ページ抜粋:
雨が好きだ。晴れ女だけれども。
特に今の時季の雨はよい。紫陽花が雨を直に受けるほどに艶やかに、華やかになる。紫陽花の葉も雨音を立ててみずみずしく、鮮やかさをいや増す。
雨が宿る、雨の巣に想えてくる顔立ち
映画「犬王」も、雨から始まる。
引用元
室町時代。世界最古のミュージカル、能楽がうまれた時代。食文化としては、醤油が生まれた時代。
味覚細胞は脳と腸にもあるという。味覚が変わることはアラート、護るものに対するセンシング機能が変わるということだ。
猿楽の一座に生まれた、犬王。実在の人物である。
その容姿はいわゆる異形。混沌としており、世間には受け容れ難いものとして扱われる。芸が磨かれるたび、歌舞くたび、それが熱狂と喝采で世に受容されるたび、混沌はひとつひとつ解かれ、鎮められてゆく。その様子は、いわゆる外れ値とされた存在が、社会性や名声を得る過程の比喩にも思えた。

作業の進め方: 上のページ抜粋で、犬王の混沌が「ひとつひとつ解かれ、鎮められてゆく」とされる「〜たび」の場面を、本文の言葉どおりにすべて挙げてください。

データ抜粋:
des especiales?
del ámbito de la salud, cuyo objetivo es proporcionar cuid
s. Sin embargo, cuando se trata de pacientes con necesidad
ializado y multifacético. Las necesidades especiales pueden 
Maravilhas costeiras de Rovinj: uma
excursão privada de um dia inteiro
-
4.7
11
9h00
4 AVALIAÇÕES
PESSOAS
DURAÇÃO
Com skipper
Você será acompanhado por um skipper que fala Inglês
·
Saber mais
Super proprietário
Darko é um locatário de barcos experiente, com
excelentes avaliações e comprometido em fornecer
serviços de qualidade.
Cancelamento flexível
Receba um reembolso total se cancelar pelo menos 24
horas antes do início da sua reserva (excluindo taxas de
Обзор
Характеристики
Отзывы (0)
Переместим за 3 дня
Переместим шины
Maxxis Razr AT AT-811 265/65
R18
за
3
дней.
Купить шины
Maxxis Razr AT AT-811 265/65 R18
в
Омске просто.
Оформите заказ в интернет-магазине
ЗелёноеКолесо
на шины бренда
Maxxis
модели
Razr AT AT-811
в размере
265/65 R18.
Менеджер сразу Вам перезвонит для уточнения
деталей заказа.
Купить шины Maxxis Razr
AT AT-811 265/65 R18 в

==

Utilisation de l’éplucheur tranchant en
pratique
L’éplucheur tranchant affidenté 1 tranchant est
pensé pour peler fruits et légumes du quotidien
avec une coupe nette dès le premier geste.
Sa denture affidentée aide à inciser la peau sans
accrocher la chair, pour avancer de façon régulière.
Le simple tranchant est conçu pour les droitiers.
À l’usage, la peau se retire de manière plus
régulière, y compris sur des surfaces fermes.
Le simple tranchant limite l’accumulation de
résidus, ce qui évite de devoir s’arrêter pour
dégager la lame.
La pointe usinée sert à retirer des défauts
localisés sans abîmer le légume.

...

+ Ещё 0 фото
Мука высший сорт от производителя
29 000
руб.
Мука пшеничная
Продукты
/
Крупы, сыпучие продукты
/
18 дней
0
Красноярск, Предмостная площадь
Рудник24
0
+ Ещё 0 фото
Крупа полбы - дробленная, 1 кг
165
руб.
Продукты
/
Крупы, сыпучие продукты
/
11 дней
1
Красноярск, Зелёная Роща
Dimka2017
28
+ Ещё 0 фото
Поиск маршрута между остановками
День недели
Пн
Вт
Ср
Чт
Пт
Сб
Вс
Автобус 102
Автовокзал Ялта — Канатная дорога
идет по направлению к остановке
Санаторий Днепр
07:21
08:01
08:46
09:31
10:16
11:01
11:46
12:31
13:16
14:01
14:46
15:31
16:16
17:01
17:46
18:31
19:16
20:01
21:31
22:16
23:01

最終回答:
- 芸が磨かれるたび
- 歌舞くたび
- それが熱狂と喝采で世に受容されるたび